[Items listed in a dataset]
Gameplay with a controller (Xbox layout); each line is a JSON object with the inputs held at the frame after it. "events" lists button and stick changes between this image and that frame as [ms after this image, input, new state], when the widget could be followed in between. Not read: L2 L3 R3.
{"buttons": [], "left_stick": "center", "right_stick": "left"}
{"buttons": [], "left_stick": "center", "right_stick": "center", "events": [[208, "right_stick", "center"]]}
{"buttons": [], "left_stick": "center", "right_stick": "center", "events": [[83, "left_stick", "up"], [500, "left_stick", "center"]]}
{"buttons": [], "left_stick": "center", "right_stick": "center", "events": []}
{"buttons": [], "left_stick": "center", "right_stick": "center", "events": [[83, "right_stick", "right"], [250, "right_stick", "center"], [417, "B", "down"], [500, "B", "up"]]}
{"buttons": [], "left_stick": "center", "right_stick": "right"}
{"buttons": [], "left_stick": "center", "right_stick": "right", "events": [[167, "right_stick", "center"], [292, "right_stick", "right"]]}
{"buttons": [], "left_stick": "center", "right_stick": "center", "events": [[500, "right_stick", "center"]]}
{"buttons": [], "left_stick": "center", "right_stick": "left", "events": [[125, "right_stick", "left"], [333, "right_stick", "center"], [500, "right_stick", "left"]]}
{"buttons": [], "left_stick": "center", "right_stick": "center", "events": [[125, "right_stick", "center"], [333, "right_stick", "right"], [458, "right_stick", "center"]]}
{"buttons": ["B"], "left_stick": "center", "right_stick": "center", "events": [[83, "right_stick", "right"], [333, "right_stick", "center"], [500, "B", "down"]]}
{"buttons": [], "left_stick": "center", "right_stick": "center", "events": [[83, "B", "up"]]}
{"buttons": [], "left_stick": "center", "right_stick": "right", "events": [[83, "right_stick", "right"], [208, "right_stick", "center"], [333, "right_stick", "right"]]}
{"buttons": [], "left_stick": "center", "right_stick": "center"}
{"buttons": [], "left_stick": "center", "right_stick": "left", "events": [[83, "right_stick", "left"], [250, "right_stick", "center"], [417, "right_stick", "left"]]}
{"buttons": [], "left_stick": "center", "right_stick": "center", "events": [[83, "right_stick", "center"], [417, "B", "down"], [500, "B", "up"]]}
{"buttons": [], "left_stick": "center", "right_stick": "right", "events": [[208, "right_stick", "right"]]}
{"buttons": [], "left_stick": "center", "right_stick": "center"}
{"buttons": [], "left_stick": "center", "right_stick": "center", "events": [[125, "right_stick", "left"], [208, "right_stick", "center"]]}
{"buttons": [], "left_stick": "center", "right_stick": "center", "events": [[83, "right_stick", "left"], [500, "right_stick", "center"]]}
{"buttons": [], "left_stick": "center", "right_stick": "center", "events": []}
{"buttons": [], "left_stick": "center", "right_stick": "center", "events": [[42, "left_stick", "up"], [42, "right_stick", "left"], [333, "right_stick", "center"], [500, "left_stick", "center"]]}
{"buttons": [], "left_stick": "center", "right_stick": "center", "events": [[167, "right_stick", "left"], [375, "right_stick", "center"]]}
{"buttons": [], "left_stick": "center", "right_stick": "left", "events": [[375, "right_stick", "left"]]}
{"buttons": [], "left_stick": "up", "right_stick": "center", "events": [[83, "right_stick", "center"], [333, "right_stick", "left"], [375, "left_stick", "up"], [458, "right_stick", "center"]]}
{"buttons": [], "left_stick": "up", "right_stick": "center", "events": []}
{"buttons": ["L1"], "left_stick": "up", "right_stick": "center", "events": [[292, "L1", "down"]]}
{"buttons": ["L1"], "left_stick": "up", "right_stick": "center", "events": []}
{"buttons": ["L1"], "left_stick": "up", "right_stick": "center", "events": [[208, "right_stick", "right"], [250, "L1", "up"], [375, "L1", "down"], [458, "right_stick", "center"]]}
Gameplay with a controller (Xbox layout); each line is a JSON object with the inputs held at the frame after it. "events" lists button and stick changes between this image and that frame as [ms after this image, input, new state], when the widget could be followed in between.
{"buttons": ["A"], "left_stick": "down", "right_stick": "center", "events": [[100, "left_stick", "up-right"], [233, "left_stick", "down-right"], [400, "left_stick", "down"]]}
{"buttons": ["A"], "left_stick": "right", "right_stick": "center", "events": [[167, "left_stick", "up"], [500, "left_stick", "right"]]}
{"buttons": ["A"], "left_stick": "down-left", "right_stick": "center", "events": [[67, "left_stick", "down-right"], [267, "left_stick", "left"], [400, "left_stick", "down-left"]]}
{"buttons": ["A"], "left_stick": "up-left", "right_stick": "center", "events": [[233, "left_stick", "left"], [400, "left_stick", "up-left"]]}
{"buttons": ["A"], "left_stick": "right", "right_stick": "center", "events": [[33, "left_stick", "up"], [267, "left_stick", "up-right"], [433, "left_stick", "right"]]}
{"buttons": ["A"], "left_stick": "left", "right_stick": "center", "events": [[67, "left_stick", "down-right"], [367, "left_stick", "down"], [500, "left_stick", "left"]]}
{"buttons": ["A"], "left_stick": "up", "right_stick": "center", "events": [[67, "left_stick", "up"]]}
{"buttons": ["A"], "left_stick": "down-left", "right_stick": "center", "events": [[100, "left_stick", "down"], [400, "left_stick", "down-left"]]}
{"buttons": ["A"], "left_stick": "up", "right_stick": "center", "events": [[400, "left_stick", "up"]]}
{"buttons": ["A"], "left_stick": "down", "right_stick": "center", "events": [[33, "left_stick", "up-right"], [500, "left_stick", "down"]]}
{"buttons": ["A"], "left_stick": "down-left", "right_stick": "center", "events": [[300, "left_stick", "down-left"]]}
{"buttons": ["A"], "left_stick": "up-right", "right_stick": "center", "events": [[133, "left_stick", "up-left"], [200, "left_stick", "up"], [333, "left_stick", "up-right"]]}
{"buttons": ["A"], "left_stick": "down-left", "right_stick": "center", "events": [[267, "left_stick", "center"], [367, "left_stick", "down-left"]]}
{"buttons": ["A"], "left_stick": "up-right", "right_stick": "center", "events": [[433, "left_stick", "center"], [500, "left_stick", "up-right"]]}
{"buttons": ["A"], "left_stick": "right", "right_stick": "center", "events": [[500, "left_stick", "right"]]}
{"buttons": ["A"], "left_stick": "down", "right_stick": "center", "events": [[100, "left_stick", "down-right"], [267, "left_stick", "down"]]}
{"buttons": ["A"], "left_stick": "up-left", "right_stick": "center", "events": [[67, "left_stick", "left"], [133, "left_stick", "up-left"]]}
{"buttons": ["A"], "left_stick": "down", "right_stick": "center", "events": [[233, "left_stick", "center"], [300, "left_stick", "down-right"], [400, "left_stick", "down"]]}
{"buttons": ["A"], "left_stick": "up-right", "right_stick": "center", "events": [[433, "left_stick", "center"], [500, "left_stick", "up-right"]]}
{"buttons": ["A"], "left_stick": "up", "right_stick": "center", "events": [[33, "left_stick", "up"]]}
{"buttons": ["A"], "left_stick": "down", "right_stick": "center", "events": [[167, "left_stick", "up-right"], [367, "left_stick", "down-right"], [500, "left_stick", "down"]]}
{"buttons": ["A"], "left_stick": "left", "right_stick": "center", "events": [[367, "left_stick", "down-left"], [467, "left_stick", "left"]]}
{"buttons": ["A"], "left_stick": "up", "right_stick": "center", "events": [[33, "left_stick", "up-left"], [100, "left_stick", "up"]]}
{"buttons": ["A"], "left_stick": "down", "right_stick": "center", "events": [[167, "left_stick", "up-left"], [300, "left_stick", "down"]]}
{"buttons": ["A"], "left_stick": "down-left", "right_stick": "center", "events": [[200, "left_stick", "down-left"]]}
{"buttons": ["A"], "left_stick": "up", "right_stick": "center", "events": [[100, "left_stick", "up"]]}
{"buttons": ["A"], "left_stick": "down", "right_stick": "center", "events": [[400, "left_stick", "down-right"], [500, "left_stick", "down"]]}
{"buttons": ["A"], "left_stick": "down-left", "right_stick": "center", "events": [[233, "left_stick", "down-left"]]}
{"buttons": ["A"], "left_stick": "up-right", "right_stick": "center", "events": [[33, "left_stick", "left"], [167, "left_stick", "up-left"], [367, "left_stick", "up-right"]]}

§ **Assignment**
Among the lines above, show every one that contains the string "object".

§ **Answer below**
Gameplay with a controller (Xbox layout); each line is a JSON object with the inputs held at the frame after it. "events" lists button and stick changes between this image and that frame as [ms after this image, input, new state], when the widget could be followed in between. Not read: L2 L3 R3.
Gameplay with a controller (Xbox layout); each line is a JSON object with the inputs held at the frame after it. "events" lists button and stick changes between this image and that frame as [ms after this image, input, new state], when the widget could be followed in between.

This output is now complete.